DIRECTIVE » Look through the data below for the line with "arguments over competition between papers wa", and transcribe it exactly together with each line after it up to and including the line with "manchu revolutionary thinking, and the revolu". Give nothing else.

* * * * *

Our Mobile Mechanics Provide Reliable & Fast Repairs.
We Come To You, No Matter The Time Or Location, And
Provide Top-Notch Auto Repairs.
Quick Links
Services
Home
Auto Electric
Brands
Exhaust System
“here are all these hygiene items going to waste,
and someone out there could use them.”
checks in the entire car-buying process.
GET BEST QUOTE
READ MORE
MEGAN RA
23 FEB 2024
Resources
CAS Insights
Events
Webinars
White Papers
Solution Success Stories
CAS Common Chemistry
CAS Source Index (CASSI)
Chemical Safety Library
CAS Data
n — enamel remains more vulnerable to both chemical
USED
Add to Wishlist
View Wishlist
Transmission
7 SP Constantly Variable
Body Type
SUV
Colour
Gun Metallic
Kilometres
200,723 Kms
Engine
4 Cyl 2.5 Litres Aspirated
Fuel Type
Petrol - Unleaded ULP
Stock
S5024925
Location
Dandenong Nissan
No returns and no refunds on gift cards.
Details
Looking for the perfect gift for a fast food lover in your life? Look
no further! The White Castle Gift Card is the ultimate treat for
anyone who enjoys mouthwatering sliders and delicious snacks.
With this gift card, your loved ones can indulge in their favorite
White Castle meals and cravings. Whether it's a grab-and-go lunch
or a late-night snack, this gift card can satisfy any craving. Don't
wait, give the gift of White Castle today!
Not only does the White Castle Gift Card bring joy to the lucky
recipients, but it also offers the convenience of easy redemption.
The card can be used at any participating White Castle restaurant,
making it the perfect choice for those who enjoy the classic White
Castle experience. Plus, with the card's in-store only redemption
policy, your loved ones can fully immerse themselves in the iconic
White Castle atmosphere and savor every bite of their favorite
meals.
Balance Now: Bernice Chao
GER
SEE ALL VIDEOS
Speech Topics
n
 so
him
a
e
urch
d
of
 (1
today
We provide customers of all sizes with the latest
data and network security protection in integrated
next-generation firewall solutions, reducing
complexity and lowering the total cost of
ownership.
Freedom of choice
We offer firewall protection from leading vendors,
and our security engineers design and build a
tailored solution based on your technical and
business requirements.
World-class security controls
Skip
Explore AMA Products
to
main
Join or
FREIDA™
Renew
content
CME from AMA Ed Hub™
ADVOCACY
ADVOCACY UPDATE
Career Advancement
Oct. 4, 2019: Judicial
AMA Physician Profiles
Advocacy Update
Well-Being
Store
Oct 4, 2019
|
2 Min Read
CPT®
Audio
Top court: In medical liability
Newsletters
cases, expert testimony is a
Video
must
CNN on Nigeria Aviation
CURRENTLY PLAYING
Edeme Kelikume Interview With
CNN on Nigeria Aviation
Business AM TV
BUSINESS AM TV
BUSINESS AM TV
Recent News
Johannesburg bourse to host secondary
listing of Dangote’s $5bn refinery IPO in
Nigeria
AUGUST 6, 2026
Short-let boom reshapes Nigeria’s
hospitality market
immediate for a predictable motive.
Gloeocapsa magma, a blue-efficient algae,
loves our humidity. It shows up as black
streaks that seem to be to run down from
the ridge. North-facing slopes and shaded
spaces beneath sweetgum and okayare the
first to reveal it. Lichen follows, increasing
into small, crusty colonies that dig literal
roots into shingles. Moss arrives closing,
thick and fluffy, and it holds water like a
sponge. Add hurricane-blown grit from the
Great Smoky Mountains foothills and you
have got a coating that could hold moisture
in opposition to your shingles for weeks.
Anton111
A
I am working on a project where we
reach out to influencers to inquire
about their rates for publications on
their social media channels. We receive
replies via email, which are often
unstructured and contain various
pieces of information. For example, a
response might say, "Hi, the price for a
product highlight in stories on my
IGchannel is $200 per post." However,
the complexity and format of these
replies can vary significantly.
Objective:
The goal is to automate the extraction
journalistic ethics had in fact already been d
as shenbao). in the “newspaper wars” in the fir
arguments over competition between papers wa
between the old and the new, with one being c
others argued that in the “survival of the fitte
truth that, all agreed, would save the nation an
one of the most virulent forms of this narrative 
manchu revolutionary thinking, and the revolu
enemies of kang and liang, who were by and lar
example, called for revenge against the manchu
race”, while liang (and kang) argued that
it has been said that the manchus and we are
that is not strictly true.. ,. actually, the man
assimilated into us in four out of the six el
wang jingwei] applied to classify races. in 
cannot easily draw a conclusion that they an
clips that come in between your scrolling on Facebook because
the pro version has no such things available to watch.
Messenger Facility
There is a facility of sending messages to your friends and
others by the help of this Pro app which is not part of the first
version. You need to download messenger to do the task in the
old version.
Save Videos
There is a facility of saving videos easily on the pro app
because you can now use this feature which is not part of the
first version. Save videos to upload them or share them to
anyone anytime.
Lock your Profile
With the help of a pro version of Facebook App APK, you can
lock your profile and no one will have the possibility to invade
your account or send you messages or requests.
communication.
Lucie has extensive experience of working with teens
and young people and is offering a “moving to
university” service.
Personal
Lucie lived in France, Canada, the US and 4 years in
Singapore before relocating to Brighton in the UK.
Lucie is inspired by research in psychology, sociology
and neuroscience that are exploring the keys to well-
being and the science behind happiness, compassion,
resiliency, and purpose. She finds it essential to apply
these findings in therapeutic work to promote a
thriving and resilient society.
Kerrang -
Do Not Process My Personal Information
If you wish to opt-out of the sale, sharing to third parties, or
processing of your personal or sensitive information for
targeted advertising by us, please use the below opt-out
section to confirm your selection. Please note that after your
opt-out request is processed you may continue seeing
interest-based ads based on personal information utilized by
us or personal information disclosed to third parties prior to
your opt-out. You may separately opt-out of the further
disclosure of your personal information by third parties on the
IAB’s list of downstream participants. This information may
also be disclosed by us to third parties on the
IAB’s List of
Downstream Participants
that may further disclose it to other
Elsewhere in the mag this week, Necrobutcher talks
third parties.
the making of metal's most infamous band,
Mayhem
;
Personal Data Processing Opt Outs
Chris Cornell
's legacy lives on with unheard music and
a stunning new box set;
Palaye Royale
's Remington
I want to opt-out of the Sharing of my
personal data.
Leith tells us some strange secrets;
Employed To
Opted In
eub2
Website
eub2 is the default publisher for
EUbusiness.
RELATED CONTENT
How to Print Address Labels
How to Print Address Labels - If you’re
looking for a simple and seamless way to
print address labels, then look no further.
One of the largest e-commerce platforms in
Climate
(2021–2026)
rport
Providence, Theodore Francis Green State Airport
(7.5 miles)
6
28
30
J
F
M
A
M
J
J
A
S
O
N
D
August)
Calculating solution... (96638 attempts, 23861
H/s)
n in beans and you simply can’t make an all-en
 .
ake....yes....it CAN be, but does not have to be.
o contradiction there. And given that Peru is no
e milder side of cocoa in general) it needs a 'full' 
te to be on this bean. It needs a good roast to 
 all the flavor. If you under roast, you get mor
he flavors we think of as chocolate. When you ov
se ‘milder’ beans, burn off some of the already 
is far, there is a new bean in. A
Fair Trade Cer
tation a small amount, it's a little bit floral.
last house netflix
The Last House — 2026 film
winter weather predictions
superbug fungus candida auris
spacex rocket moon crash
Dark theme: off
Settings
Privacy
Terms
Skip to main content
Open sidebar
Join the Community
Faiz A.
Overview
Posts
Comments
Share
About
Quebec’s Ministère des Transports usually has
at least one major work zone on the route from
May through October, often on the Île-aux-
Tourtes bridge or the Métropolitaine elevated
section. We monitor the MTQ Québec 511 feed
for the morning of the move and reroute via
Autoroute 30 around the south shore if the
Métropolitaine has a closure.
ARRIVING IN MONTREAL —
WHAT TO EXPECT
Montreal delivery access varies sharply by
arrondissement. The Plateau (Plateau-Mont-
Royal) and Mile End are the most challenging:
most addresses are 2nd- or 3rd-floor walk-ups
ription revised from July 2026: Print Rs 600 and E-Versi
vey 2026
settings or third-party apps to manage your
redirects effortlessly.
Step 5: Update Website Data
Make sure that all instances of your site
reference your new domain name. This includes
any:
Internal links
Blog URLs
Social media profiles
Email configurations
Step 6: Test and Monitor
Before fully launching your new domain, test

* * * * *

EXPECTED ANSWER »
arguments over competition between papers wa
between the old and the new, with one being c
others argued that in the “survival of the fitte
truth that, all agreed, would save the nation an
one of the most virulent forms of this narrative 
manchu revolutionary thinking, and the revolu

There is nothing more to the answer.